Убеждения и страсти большинства могут повлиять на невозможность сохранения свободы. Но уступки необходимости подобнего рода весьма отличны от оправдания того, что если эти чувства достаточно сильны и перевешивают по силе любые чувства, которые могут их заменить, то они должны быть решающими. В противоположность этому, договорная доктрина требует, чтобы мы двигались в направлении к справедливым институтам настолько быстро, насколько позволяют обстоятельства, независимо от наличных при этом чувств. В ее принципах справедливости встроена вполне определенная схема идеальных институтов.

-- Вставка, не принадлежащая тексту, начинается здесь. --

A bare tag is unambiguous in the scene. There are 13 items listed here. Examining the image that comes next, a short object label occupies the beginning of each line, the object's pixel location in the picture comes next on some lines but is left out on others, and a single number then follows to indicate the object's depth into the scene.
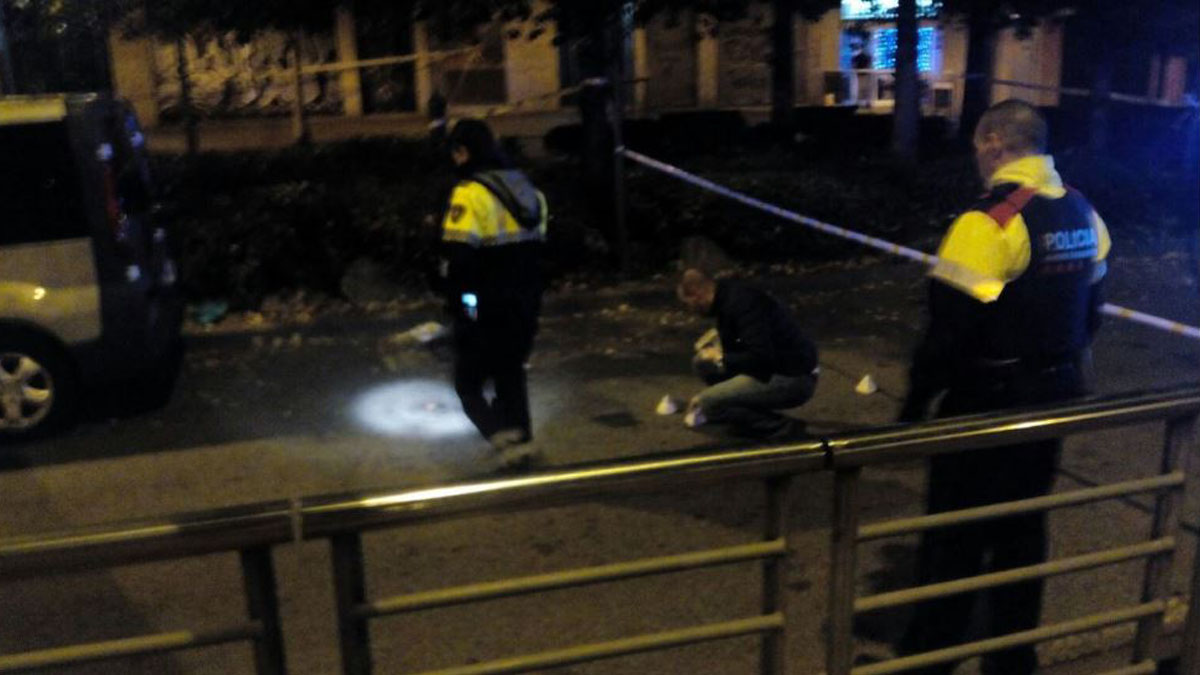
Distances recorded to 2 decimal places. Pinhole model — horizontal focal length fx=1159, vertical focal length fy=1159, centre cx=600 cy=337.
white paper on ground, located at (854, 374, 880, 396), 6.84
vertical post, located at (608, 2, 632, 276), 9.57
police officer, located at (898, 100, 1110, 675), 3.20
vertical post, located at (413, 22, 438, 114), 20.29
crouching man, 5.62
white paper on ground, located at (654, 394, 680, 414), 6.51
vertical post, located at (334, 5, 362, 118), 20.28
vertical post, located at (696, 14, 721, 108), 22.19
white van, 6.04
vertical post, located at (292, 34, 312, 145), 18.38
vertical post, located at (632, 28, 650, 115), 21.58
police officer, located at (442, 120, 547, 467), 5.03
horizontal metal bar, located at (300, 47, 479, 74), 17.91
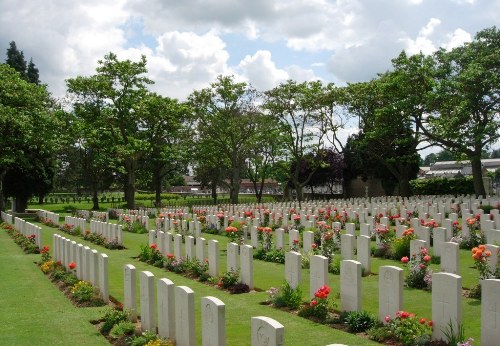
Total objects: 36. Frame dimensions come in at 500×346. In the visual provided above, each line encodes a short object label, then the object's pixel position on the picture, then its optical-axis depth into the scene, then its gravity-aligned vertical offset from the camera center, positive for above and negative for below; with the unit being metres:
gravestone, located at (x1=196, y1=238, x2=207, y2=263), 12.54 -1.49
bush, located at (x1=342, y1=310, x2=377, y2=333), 7.44 -1.95
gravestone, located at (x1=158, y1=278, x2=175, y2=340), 6.59 -1.52
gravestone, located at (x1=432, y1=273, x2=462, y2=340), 6.36 -1.47
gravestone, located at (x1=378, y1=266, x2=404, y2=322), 7.17 -1.48
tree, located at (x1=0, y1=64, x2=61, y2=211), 31.75 +4.20
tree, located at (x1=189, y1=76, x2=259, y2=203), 42.81 +5.89
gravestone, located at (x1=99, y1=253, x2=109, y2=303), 9.73 -1.65
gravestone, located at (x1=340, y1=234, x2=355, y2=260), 12.34 -1.45
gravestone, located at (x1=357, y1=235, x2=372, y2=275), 11.28 -1.46
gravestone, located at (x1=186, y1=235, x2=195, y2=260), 12.97 -1.48
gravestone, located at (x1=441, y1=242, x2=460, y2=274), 9.58 -1.39
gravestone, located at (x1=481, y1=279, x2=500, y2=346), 5.82 -1.47
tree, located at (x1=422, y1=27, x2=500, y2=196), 28.17 +4.95
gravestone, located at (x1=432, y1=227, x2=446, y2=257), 12.49 -1.30
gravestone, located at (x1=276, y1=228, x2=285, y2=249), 14.85 -1.46
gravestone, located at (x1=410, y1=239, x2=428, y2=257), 10.69 -1.27
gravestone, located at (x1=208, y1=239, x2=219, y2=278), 11.49 -1.54
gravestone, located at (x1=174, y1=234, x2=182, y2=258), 13.47 -1.47
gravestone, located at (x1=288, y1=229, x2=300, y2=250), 13.50 -1.29
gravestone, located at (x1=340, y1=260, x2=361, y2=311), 7.80 -1.51
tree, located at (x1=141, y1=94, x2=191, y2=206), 38.81 +4.83
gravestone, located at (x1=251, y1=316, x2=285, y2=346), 4.45 -1.27
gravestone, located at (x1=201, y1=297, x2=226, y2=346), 5.31 -1.39
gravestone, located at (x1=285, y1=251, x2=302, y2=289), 9.36 -1.48
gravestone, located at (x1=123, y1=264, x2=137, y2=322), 8.24 -1.62
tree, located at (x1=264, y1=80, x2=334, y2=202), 40.38 +6.31
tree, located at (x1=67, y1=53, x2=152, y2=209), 36.44 +6.60
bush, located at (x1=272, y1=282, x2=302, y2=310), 8.79 -1.89
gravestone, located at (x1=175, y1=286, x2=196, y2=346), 6.03 -1.51
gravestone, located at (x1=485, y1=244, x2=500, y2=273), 9.31 -1.35
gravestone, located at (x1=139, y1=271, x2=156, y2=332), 7.34 -1.62
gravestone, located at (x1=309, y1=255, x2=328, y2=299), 8.46 -1.42
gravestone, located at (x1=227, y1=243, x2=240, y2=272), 10.95 -1.45
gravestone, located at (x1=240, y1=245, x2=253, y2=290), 10.29 -1.54
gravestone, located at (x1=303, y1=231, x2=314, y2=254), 13.41 -1.40
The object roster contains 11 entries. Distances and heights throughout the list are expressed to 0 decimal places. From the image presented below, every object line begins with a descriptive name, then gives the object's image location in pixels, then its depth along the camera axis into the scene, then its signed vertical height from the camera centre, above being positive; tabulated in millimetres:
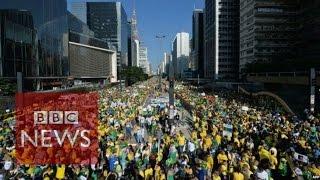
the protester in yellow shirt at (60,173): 5713 -2853
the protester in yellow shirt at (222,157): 6343 -2671
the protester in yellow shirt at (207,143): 7507 -2557
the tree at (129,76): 66405 +2723
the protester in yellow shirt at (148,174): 5730 -2906
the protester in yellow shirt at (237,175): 5301 -2757
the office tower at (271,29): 48342 +14681
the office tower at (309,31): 30636 +9400
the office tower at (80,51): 58670 +11249
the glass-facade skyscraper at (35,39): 32214 +9553
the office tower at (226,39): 67460 +16639
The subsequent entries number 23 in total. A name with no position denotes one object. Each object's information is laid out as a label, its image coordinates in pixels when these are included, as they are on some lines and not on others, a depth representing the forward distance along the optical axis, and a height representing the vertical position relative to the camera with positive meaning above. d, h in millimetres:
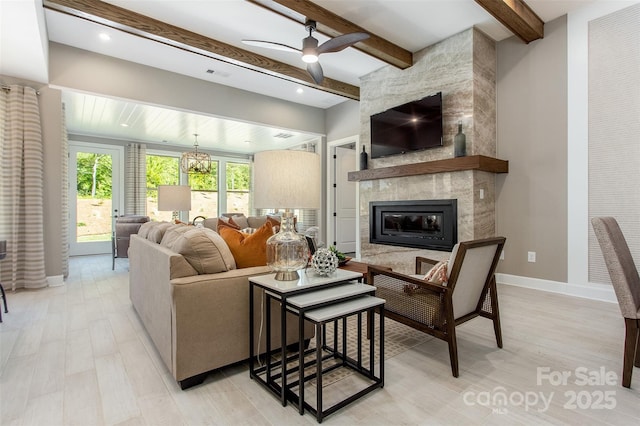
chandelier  6520 +1050
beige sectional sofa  1612 -527
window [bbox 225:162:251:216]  8820 +757
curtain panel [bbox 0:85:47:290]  3598 +291
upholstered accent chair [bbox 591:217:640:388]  1582 -396
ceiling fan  2973 +1667
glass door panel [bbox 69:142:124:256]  6686 +397
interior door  6539 +216
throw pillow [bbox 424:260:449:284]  1898 -392
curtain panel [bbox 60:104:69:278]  4031 -3
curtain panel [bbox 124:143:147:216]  7102 +729
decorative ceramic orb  1812 -296
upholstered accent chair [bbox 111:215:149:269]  4934 -302
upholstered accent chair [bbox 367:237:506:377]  1749 -514
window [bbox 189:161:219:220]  8258 +524
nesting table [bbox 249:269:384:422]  1427 -477
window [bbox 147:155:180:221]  7660 +936
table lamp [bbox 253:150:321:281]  1604 +114
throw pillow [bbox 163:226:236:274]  1717 -214
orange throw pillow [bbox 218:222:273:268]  1956 -207
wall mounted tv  3979 +1166
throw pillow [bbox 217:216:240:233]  2375 -90
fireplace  3826 -159
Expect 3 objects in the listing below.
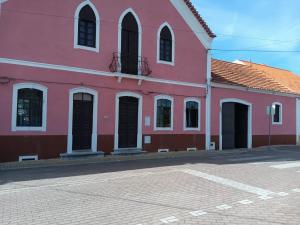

Из приведенных сопоставлений очевидно, что в справедливости как честности понятия правильности и блага имеют вполне четкие отличительные черты. Эти различия возникают в структуре договорной теории с ее приоритетом правильности и справедливости. Я не предполагаю, однако, что термины «правильность» и

«благо» (и соотносимые с ними) обычно используются так, что отражают эти различия. Хотя в обыденной речи есть тенденция к признанию подобного соответствия, оно отнюдь не требуется для правильности договорной доктрины. Скорее, достаточно двух вещей. Во-первых, есть способ отображения наших обдуманных суждений в теорию справедливости, при котором их аналоги, выражающие суждения, которые мы можем принять, оказываются истинными в рефлективном равновесии. А во-вторых, раз мы понимаем эту теорию, мы можем признать эти интерпретации в качестве подходящего выражения того, что мы хотим сохранить в результате размышления. Если даже мы и не используем такие замены, потому что, например, они окажутся слишком громоздкими, или неправильно истолкованными, или по какой-либо другой причине, мы все равно готовы признать, что, по существу, они делают то, что мы хотим от них. Конечно, эти подстановки не означают того же самого, что и обыденные суждения, с которыми они сопоставляются. Насколько велико возможное расхождение, я не буду исследовать. Более того, замены могут быть показателем отхода, более или менее радикального, от наших исходных моральных суждений в том виде, как они существовали до их философского осмысления. Некоторые изменения, во всяком случае, обязательно должны произойти по мере того, как философские конструкции и критика ведут нас к пересмотру и расширению наших взглядов. Однако главное кроется в том, оказывается ли концепция справедливости как честности лучше какой-либо другой известной в настоящее время теории, более истинной интерпретацией наших обдуманных суждений, и обеспечивает ли она подходящий способ выражения того, что мы хотим утверждать.